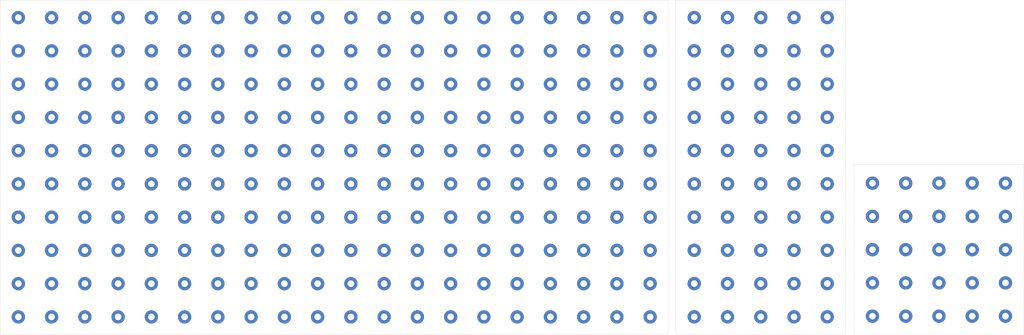
<source format=kicad_pcb>
(kicad_pcb (version 20211014) (generator pcbnew)

  (general
    (thickness 1.6)
  )

  (paper "A4")
  (layers
    (0 "F.Cu" signal)
    (31 "B.Cu" signal)
    (32 "B.Adhes" user "B.Adhesive")
    (33 "F.Adhes" user "F.Adhesive")
    (34 "B.Paste" user)
    (35 "F.Paste" user)
    (36 "B.SilkS" user "B.Silkscreen")
    (37 "F.SilkS" user "F.Silkscreen")
    (38 "B.Mask" user)
    (39 "F.Mask" user)
    (40 "Dwgs.User" user "User.Drawings")
    (41 "Cmts.User" user "User.Comments")
    (42 "Eco1.User" user "User.Eco1")
    (43 "Eco2.User" user "User.Eco2")
    (44 "Edge.Cuts" user)
    (45 "Margin" user)
    (46 "B.CrtYd" user "B.Courtyard")
    (47 "F.CrtYd" user "F.Courtyard")
    (48 "B.Fab" user)
    (49 "F.Fab" user)
    (50 "User.1" user)
    (51 "User.2" user)
    (52 "User.3" user)
    (53 "User.4" user)
    (54 "User.5" user)
    (55 "User.6" user)
    (56 "User.7" user)
    (57 "User.8" user)
    (58 "User.9" user)
  )

  (setup
    (pad_to_mask_clearance 0)
    (pcbplotparams
      (layerselection 0x00010fc_ffffffff)
      (disableapertmacros false)
      (usegerberextensions false)
      (usegerberattributes true)
      (usegerberadvancedattributes true)
      (creategerberjobfile true)
      (svguseinch false)
      (svgprecision 6)
      (excludeedgelayer true)
      (plotframeref false)
      (viasonmask false)
      (mode 1)
      (useauxorigin false)
      (hpglpennumber 1)
      (hpglpenspeed 20)
      (hpglpendiameter 15.000000)
      (dxfpolygonmode true)
      (dxfimperialunits true)
      (dxfusepcbnewfont true)
      (psnegative false)
      (psa4output false)
      (plotreference true)
      (plotvalue true)
      (plotinvisibletext false)
      (sketchpadsonfab false)
      (subtractmaskfromsilk false)
      (outputformat 1)
      (mirror false)
      (drillshape 1)
      (scaleselection 1)
      (outputdirectory "")
    )
  )

  (net 0 "")

  (footprint "MountingHole:MountingHole_3mm_Pad" (layer "F.Cu") (at -301.295 175.255))

  (footprint "MountingHole:MountingHole_3mm_Pad" (layer "F.Cu") (at -271.295 40.255))

  (footprint "MountingHole:MountingHole_3mm_Pad" (layer "F.Cu") (at -151.295 145.255))

  (footprint "MountingHole:MountingHole_3mm_Pad" (layer "F.Cu") (at -136.295 160.255))

  (footprint "MountingHole:MountingHole_3mm_Pad" (layer "F.Cu") (at -166.295 40.255))

  (footprint "MountingHole:MountingHole_3mm_Pad" (layer "F.Cu") (at -151.295 175.255))

  (footprint "MountingHole:MountingHole_3mm_Pad" (layer "F.Cu") (at -91.295 40.255))

  (footprint "MountingHole:MountingHole_3mm_Pad" (layer "F.Cu") (at 53.97 159.92))

  (footprint "MountingHole:MountingHole_3mm_Pad" (layer "F.Cu") (at -106.295 130.255))

  (footprint "MountingHole:MountingHole_3mm_Pad" (layer "F.Cu") (at -316.295 145.255))

  (footprint "MountingHole:MountingHole_3mm_Pad" (layer "F.Cu") (at -121.295 85.255))

  (footprint "MountingHole:MountingHole_3mm_Pad" (layer "F.Cu") (at -11.411668 160.22))

  (footprint "MountingHole:MountingHole_3mm_Pad" (layer "F.Cu") (at -151.295 40.255))

  (footprint "MountingHole:MountingHole_3mm_Pad" (layer "F.Cu") (at -316.295 40.255))

  (footprint "MountingHole:MountingHole_3mm_Pad" (layer "F.Cu") (at -76.295 115.255))

  (footprint "MountingHole:MountingHole_3mm_Pad" (layer "F.Cu") (at -331.295 145.255))

  (footprint "MountingHole:MountingHole_3mm_Pad" (layer "F.Cu") (at -166.295 160.255))

  (footprint "MountingHole:MountingHole_3mm_Pad" (layer "F.Cu") (at 53.97 114.92))

  (footprint "MountingHole:MountingHole_3mm_Pad" (layer "F.Cu") (at -151.295 160.255))

  (footprint "MountingHole:MountingHole_3mm_Pad" (layer "F.Cu") (at -286.295 115.255))

  (footprint "MountingHole:MountingHole_3mm_Pad" (layer "F.Cu") (at -151.295 100.255))

  (footprint "MountingHole:MountingHole_3mm_Pad" (layer "F.Cu") (at -46.295 145.255))

  (footprint "MountingHole:MountingHole_3mm_Pad" (layer "F.Cu") (at -331.295 130.255))

  (footprint "MountingHole:MountingHole_3mm_Pad" (layer "F.Cu") (at 18.588332 130.22))

  (footprint "MountingHole:MountingHole_3mm_Pad" (layer "F.Cu") (at -46.295 70.255))

  (footprint "MountingHole:MountingHole_3mm_Pad" (layer "F.Cu") (at -91.295 100.255))

  (footprint "MountingHole:MountingHole_3mm_Pad" (layer "F.Cu") (at -316.295 160.255))

  (footprint "MountingHole:MountingHole_3mm_Pad" (layer "F.Cu") (at -91.295 70.255))

  (footprint "MountingHole:MountingHole_3mm_Pad" (layer "F.Cu") (at -61.295 115.255))

  (footprint "MountingHole:MountingHole_3mm_Pad" (layer "F.Cu") (at 18.588332 175.22))

  (footprint "MountingHole:MountingHole_3mm_Pad" (layer "F.Cu") (at -331.295 70.255))

  (footprint "MountingHole:MountingHole_3mm_Pad" (layer "F.Cu") (at -316.295 85.255))

  (footprint "MountingHole:MountingHole_3mm_Pad" (layer "F.Cu") (at -196.295 100.255))

  (footprint "MountingHole:MountingHole_3mm_Pad" (layer "F.Cu") (at -91.295 160.255))

  (footprint "MountingHole:MountingHole_3mm_Pad" (layer "F.Cu") (at -331.295 85.255))

  (footprint "MountingHole:MountingHole_3mm_Pad" (layer "F.Cu") (at -286.295 70.255))

  (footprint "MountingHole:MountingHole_3mm_Pad" (layer "F.Cu") (at -271.295 160.255))

  (footprint "MountingHole:MountingHole_3mm_Pad" (layer "F.Cu") (at -181.295 130.255))

  (footprint "MountingHole:MountingHole_3mm_Pad" (layer "F.Cu") (at -196.295 40.255))

  (footprint "MountingHole:MountingHole_3mm_Pad" (layer "F.Cu") (at 3.588332 100.22))

  (footprint "MountingHole:MountingHole_3mm_Pad" (layer "F.Cu") (at -271.295 175.255))

  (footprint "MountingHole:MountingHole_3mm_Pad" (layer "F.Cu") (at -286.295 130.255))

  (footprint "MountingHole:MountingHole_3mm_Pad" (layer "F.Cu") (at -11.411668 175.22))

  (footprint "MountingHole:MountingHole_3mm_Pad" (layer "F.Cu") (at -331.295 55.255))

  (footprint "MountingHole:MountingHole_3mm_Pad" (layer "F.Cu") (at -61.295 100.255))

  (footprint "MountingHole:MountingHole_3mm_Pad" (layer "F.Cu") (at -91.295 130.255))

  (footprint "MountingHole:MountingHole_3mm_Pad" (layer "F.Cu") (at -91.295 145.255))

  (footprint "MountingHole:MountingHole_3mm_Pad" (layer "F.Cu") (at -181.295 85.255))

  (footprint "MountingHole:MountingHole_3mm_Pad" (layer "F.Cu") (at 3.588332 55.22))

  (footprint "MountingHole:MountingHole_3mm_Pad" (layer "F.Cu") (at -76.295 40.255))

  (footprint "MountingHole:MountingHole_3mm_Pad" (layer "F.Cu") (at -316.295 70.255))

  (footprint "MountingHole:MountingHole_3mm_Pad" (layer "F.Cu") (at -26.411668 40.22))

  (footprint "MountingHole:MountingHole_3mm_Pad" (layer "F.Cu") (at -301.295 130.255))

  (footprint "MountingHole:MountingHole_3mm_Pad" (layer "F.Cu") (at -211.295 115.255))

  (footprint "MountingHole:MountingHole_3mm_Pad" (layer "F.Cu") (at -26.411668 130.22))

  (footprint "MountingHole:MountingHole_3mm_Pad" (layer "F.Cu") (at -106.295 70.255))

  (footprint "MountingHole:MountingHole_3mm_Pad" (layer "F.Cu") (at -196.295 175.255))

  (footprint "MountingHole:MountingHole_3mm_Pad" (layer "F.Cu") (at 3.588332 70.22))

  (footprint "MountingHole:MountingHole_3mm_Pad" (layer "F.Cu") (at -136.295 40.255))

  (footprint "MountingHole:MountingHole_3mm_Pad" (layer "F.Cu") (at -301.295 160.255))

  (footprint "MountingHole:MountingHole_3mm_Pad" (layer "F.Cu") (at 33.588332 55.22))

  (footprint "MountingHole:MountingHole_3mm_Pad" (layer "F.Cu") (at 113.97 129.92))

  (footprint "MountingHole:MountingHole_3mm_Pad" (layer "F.Cu") (at -256.295 145.255))

  (footprint "MountingHole:MountingHole_3mm_Pad" (layer "F.Cu") (at -226.295 100.255))

  (footprint "MountingHole:MountingHole_3mm_Pad" (layer "F.Cu") (at -256.295 70.255))

  (footprint "MountingHole:MountingHole_3mm_Pad" (layer "F.Cu") (at -196.295 160.255))

  (footprint "MountingHole:MountingHole_3mm_Pad" (layer "F.Cu") (at -166.295 85.255))

  (footprint "MountingHole:MountingHole_3mm_Pad" (layer "F.Cu") (at -241.295 175.255))

  (footprint "MountingHole:MountingHole_3mm_Pad" (layer "F.Cu") (at -211.295 55.255))

  (footprint "MountingHole:MountingHole_3mm_Pad" (layer "F.Cu") (at -61.295 85.255))

  (footprint "MountingHole:MountingHole_3mm_Pad" (layer "F.Cu") (at -316.295 100.255))

  (footprint "MountingHole:MountingHole_3mm_Pad" (layer "F.Cu") (at -181.295 100.255))

  (footprint "MountingHole:MountingHole_3mm_Pad" (layer "F.Cu") (at -106.295 55.255))

  (footprint "MountingHole:MountingHole_3mm_Pad" (layer "F.Cu") (at 68.97 114.92))

  (footprint "MountingHole:MountingHole_3mm_Pad" (layer "F.Cu") (at -91.295 85.255))

  (footprint "MountingHole:MountingHole_3mm_Pad" (layer "F.Cu") (at -121.295 115.255))

  (footprint "MountingHole:MountingHole_3mm_Pad" (layer "F.Cu") (at -301.295 55.255))

  (footprint "MountingHole:MountingHole_3mm_Pad" (layer "F.Cu") (at -181.295 40.255))

  (footprint "MountingHole:MountingHole_3mm_Pad" (layer "F.Cu") (at 98.97 129.92))

  (footprint "MountingHole:MountingHole_3mm_Pad" (layer "F.Cu") (at 3.588332 145.22))

  (footprint "MountingHole:MountingHole_3mm_Pad" (layer "F.Cu") (at -226.295 130.255))

  (footprint "MountingHole:MountingHole_3mm_Pad" (layer "F.Cu") (at 18.588332 145.22))

  (footprint "MountingHole:MountingHole_3mm_Pad" (layer "F.Cu") (at -26.411668 100.22))

  (footprint "MountingHole:MountingHole_3mm_Pad" (layer "F.Cu") (at -226.295 145.255))

  (footprint "MountingHole:MountingHole_3mm_Pad" (layer "F.Cu") (at -226.295 115.255))

  (footprint "MountingHole:MountingHole_3mm_Pad" (layer "F.Cu") (at -211.295 70.255))

  (footprint "MountingHole:MountingHole_3mm_Pad" (layer "F.Cu") (at 113.97 114.92))

  (footprint "MountingHole:MountingHole_3mm_Pad" (layer "F.Cu") (at -286.295 40.255))

  (footprint "MountingHole:MountingHole_3mm_Pad" (layer "F.Cu") (at -256.295 175.255))

  (footprint "MountingHole:MountingHole_3mm_Pad" (layer "F.Cu") (at -181.295 70.255))

  (footprint "MountingHole:MountingHole_3mm_Pad" (layer "F.Cu") (at 53.97 129.92))

  (footprint "MountingHole:MountingHole_3mm_Pad" (layer "F.Cu") (at 18.588332 160.22))

  (footprint "MountingHole:MountingHole_3mm_Pad" (layer "F.Cu") (at -181.295 175.255))

  (footprint "MountingHole:MountingHole_3mm_Pad" (layer "F.Cu") (at -136.295 145.255))

  (footprint "MountingHole:MountingHole_3mm_Pad" (layer "F.Cu") (at 3.588332 175.22))

  (footprint "MountingHole:MountingHole_3mm_Pad" (layer "F.Cu") (at 3.588332 160.22))

  (footprint "MountingHole:MountingHole_3mm_Pad" (layer "F.Cu") (at -26.411668 145.22))

  (footprint "MountingHole:MountingHole_3mm_Pad" (layer "F.Cu") (at 33.588332 70.22))

  (footprint "MountingHole:MountingHole_3mm_Pad" (layer "F.Cu") (at -286.295 85.255))

  (footprint "MountingHole:MountingHole_3mm_Pad" (layer "F.Cu") (at 18.588332 40.22))

  (footprint "MountingHole:MountingHole_3mm_Pad" (layer "F.Cu") (at -256.295 115.255))

  (footprint "MountingHole:MountingHole_3mm_Pad" (layer "F.Cu") (at -46.295 100.255))

  (footprint "MountingHole:MountingHole_3mm_Pad" (layer "F.Cu") (at -271.295 145.255))

  (footprint "MountingHole:MountingHole_3mm_Pad" (layer "F.Cu") (at -106.295 85.255))

  (footprint "MountingHole:MountingHole_3mm_Pad" (layer "F.Cu") (at -271.295 115.255))

  (footprint "MountingHole:MountingHole_3mm_Pad" (layer "F.Cu") (at -196.295 145.255))

  (footprint "MountingHole:MountingHole_3mm_Pad" (layer "F.Cu") (at 18.588332 70.22))

  (footprint "MountingHole:MountingHole_3mm_Pad" (layer "F.Cu") (at -166.295 130.255))

  (footprint "MountingHole:MountingHole_3mm_Pad" (layer "F.Cu") (at -151.295 55.255))

  (footprint "MountingHole:MountingHole_3mm_Pad" (layer "F.Cu") (at -76.295 70.255))

  (footprint "MountingHole:MountingHole_3mm_Pad" (layer "F.Cu") (at -316.295 175.255))

  (footprint "MountingHole:MountingHole_3mm_Pad" (layer "F.Cu") (at -286.295 160.255))

  (footprint "MountingHole:MountingHole_3mm_Pad" (layer "F.Cu") (at -136.295 100.255))

  (footprint "MountingHole:MountingHole_3mm_Pad" (layer "F.Cu") (at 68.97 174.92))

  (footprint "MountingHole:MountingHole_3mm_Pad" (layer "F.Cu") (at -211.295 145.255))

  (footprint "MountingHole:MountingHole_3mm_Pad" (layer "F.Cu") (at -241.295 85.255))

  (footprint "MountingHole:MountingHole_3mm_Pad" (layer "F.Cu") (at -106.295 100.255))

  (footprint "MountingHole:MountingHole_3mm_Pad" (layer "F.Cu") (at -241.295 100.255))

  (footprint "MountingHole:MountingHole_3mm_Pad" (layer "F.Cu") (at -316.295 55.255))

  (footprint "MountingHole:MountingHole_3mm_Pad" (layer "F.Cu") (at -121.295 130.255))

  (footprint "MountingHole:MountingHole_3mm_Pad" (layer "F.Cu") (at -316.295 130.255))

  (footprint "MountingHole:MountingHole_3mm_Pad" (layer "F.Cu") (at -121.295 55.255))

  (footprint "MountingHole:MountingHole_3mm_Pad" (layer "F.Cu") (at 33.588332 85.22))

  (footprint "MountingHole:MountingHole_3mm_Pad" (layer "F.Cu") (at -106.295 160.255))

  (footprint "MountingHole:MountingHole_3mm_Pad" (layer "F.Cu") (at -181.295 55.255))

  (footprint "MountingHole:MountingHole_3mm_Pad" (layer "F.Cu") (at -181.295 145.255))

  (footprint "MountingHole:MountingHole_3mm_Pad" (layer "F.Cu") (at -61.295 130.255))

  (footprint "MountingHole:MountingHole_3mm_Pad" (layer "F.Cu") (at 53.97 144.92))

  (footprint "MountingHole:MountingHole_3mm_Pad" (layer "F.Cu") (at -271.295 55.255))

  (footprint "MountingHole:MountingHole_3mm_Pad" (layer "F.Cu") (at -241.295 160.255))

  (footprint "MountingHole:MountingHole_3mm_Pad" (layer "F.Cu") (at -106.295 175.255))

  (footprint "MountingHole:MountingHole_3mm_Pad" (layer "F.Cu") (at 3.588332 40.22))

  (footprint "MountingHole:MountingHole_3mm_Pad" (layer "F.Cu") (at -136.295 55.255))

  (footprint "MountingHole:MountingHole_3mm_Pad" (layer "F.Cu") (at -241.295 40.255))

  (footprint "MountingHole:MountingHole_3mm_Pad" (layer "F.Cu") (at 18.588332 55.22))

  (footprint "MountingHole:MountingHole_3mm_Pad" (layer "F.Cu") (at -211.295 85.255))

  (footprint "MountingHole:MountingHole_3mm_Pad" (layer "F.Cu") (at -151.295 130.255))

  (footprint "MountingHole:MountingHole_3mm_Pad" (layer "F.Cu") (at -136.295 115.255))

  (footprint "MountingHole:MountingHole_3mm_Pad" (layer "F.Cu") (at -301.295 145.255))

  (footprint "MountingHole:MountingHole_3mm_Pad" (layer "F.Cu") (at 113.97 159.92))

  (footprint "MountingHole:MountingHole_3mm_Pad" (layer "F.Cu") (at -271.295 130.255))

  (footprint "MountingHole:MountingHole_3mm_Pad" (layer "F.Cu") (at -301.295 40.255))

  (footprint "MountingHole:MountingHole_3mm_Pad" (layer "F.Cu") (at -121.295 175.255))

  (footprint "MountingHole:MountingHole_3mm_Pad" (layer "F.Cu") (at -26.411668 175.22))

  (footprint "MountingHole:MountingHole_3mm_Pad" (layer "F.Cu") (at -26.411668 115.22))

  (footprint "MountingHole:MountingHole_3mm_Pad" (layer "F.Cu") (at 68.97 144.92))

  (footprint "MountingHole:MountingHole_3mm_Pad" (layer "F.Cu") (at 53.97 174.92))

  (footprint "MountingHole:MountingHole_3mm_Pad" (layer "F.Cu") (at -151.295 70.255))

  (footprint "MountingHole:MountingHole_3mm_Pad" (layer "F.Cu") (at -136.295 175.255))

  (footprint "MountingHole:MountingHole_3mm_Pad" (layer "F.Cu") (at -331.295 40.255))

  (footprint "MountingHole:MountingHole_3mm_Pad" (layer "F.Cu") (at -166.295 55.255))

  (footprint "MountingHole:MountingHole_3mm_Pad" (layer "F.Cu") (at -121.295 100.255))

  (footprint "MountingHole:MountingHole_3mm_Pad" (layer "F.Cu") (at -61.295 55.255))

  (footprint "MountingHole:MountingHole_3mm_Pad" (layer "F.Cu") (at -331.295 115.255))

  (footprint "MountingHole:MountingHole_3mm_Pad" (layer "F.Cu") (at -301.295 100.255))

  (footprint "MountingHole:MountingHole_3mm_Pad" (layer "F.Cu") (at -286.295 175.255))

  (footprint "MountingHole:MountingHole_3mm_Pad" (layer "F.Cu") (at -46.295 160.255))

  (footprint "MountingHole:MountingHole_3mm_Pad" (layer "F.Cu") (at -211.295 175.255))

  (footprint "MountingHole:MountingHole_3mm_Pad" (layer "F.Cu") (at -121.295 40.255))

  (footprint "MountingHole:MountingHole_3mm_Pad" (layer "F.Cu") (at 68.97 159.92))

  (footprint "MountingHole:MountingHole_3mm_Pad" (layer "F.Cu") (at 83.97 129.92))

  (footprint "MountingHole:MountingHole_3mm_Pad" (layer "F.Cu") (at -106.295 115.255))

  (footprint "MountingHole:MountingHole_3mm_Pad" (layer "F.Cu") (at 33.588332 145.22))

  (footprint "MountingHole:MountingHole_3mm_Pad" (layer "F.Cu") (at -76.295 175.255))

  (footprint "MountingHole:MountingHole_3mm_Pad" (layer "F.Cu") (at -61.295 160.255))

  (footprint "MountingHole:MountingHole_3mm_Pad" (layer "F.Cu")
    (tedit 56D1B4CB) (tstamp a2a78647-e546-420c-8669-1d0c87b6e943)
    (at -11.411668 85.22)
    (descr "Mounting Hole 3mm")
    (tags "mounting hole 3mm")
    (attr exclude_from_pos_files exclude_from_bom)
    (fp_text reference "REF**91" (at 0 -4) (layer "F.SilkS") hide
      (effects (font (size 1 1) (thickness 0.15)))
      (tstamp cc9a9312-38fc-4d00-b848-012061dcb89c)
    )
    (fp_text value "MountingHole_3mm_Pad" (at 0 4) (layer "F.Fab") hide
      (effects (font (size 1 1) (thickness 0.15)))
      (tstamp cc2f772d-66f5-4ef2-bf72-bf4cabe8468e)
    )
    (fp_text use
... [135138 chars truncated]
</source>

○ ○ ○ ○ ○

Work instructions: Everything from the line that contains "0 4) (layer" to the last line of the records, restated word for word, is the required output.

Your response:
    (fp_text value "MountingHole_3mm_Pad" (at 0 4) (layer "F.Fab") hide
      (effects (font (size 1 1) (thickness 0.15)))
      (tstamp cc2f772d-66f5-4ef2-bf72-bf4cabe8468e)
    )
    (fp_text use
... [135138 chars truncated]
</source>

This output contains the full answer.